→ Exercise:
Turn the lines from the start of the items through the line containing "text como uso debugger: [118, 733, 1122, 799]" into a numbered list, omitting blank lines.

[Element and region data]
────────

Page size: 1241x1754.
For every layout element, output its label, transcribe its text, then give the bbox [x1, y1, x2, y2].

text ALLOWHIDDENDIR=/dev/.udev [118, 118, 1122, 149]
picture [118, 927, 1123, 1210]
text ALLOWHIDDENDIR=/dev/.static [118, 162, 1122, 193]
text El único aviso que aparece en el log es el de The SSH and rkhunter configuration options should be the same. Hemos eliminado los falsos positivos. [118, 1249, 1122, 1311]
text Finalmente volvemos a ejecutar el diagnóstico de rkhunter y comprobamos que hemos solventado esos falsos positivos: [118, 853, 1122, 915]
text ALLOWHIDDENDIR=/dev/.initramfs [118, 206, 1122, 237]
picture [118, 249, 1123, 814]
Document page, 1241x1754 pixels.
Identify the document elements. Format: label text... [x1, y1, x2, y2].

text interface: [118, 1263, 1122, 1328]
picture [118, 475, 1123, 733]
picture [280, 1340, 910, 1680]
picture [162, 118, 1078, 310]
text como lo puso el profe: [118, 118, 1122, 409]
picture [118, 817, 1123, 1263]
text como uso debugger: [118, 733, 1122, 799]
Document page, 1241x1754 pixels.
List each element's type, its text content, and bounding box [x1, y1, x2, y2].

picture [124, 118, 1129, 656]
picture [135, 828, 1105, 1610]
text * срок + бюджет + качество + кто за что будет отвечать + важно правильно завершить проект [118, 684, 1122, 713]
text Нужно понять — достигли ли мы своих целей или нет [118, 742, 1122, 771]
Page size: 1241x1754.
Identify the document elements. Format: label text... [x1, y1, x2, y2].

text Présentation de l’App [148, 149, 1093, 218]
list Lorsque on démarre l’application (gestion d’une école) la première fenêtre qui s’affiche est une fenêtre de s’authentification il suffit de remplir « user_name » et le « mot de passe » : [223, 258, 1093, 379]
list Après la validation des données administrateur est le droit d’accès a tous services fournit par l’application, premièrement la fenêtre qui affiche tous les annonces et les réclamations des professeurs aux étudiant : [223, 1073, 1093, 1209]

────────

→ Complete output:
1. Page size: 1241x1754.
2. For every layout element, output its label, transcribe its text, then give the bbox [x1, y1, x2, y2].
3. text ALLOWHIDDENDIR=/dev/.udev [118, 118, 1122, 149]
4. picture [118, 927, 1123, 1210]
5. text ALLOWHIDDENDIR=/dev/.static [118, 162, 1122, 193]
6. text El único aviso que aparece en el log es el de The SSH and rkhunter configuration options should be the same. Hemos eliminado los falsos positivos. [118, 1249, 1122, 1311]
7. text Finalmente volvemos a ejecutar el diagnóstico de rkhunter y comprobamos que hemos solventado esos falsos positivos: [118, 853, 1122, 915]
8. text ALLOWHIDDENDIR=/dev/.initramfs [118, 206, 1122, 237]
9. picture [118, 249, 1123, 814]
10. Document page, 1241x1754 pixels.
11. Identify the document elements. Format: label text... [x1, y1, x2, y2].
12. text interface: [118, 1263, 1122, 1328]
13. picture [118, 475, 1123, 733]
14. picture [280, 1340, 910, 1680]
15. picture [162, 118, 1078, 310]
16. text como lo puso el profe: [118, 118, 1122, 409]
17. picture [118, 817, 1123, 1263]
18. text como uso debugger: [118, 733, 1122, 799]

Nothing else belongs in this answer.